(Stored items from a collection)
=== Begin Enclosure ===

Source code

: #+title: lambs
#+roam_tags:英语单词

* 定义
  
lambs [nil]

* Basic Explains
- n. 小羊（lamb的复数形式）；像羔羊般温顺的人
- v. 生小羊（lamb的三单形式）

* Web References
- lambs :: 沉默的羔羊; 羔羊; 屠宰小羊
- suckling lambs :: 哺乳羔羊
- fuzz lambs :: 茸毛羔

=== End Enclosure ===

INSTRUCTION –
Only the lines from the one with "lambs [nil]" to the end of the entries above belong in your answer. Retype them exactly.

OUTPUT –
lambs [nil]

* Basic Explains
- n. 小羊（lamb的复数形式）；像羔羊般温顺的人
- v. 生小羊（lamb的三单形式）

* Web References
- lambs :: 沉默的羔羊; 羔羊; 屠宰小羊
- suckling lambs :: 哺乳羔羊
- fuzz lambs :: 茸毛羔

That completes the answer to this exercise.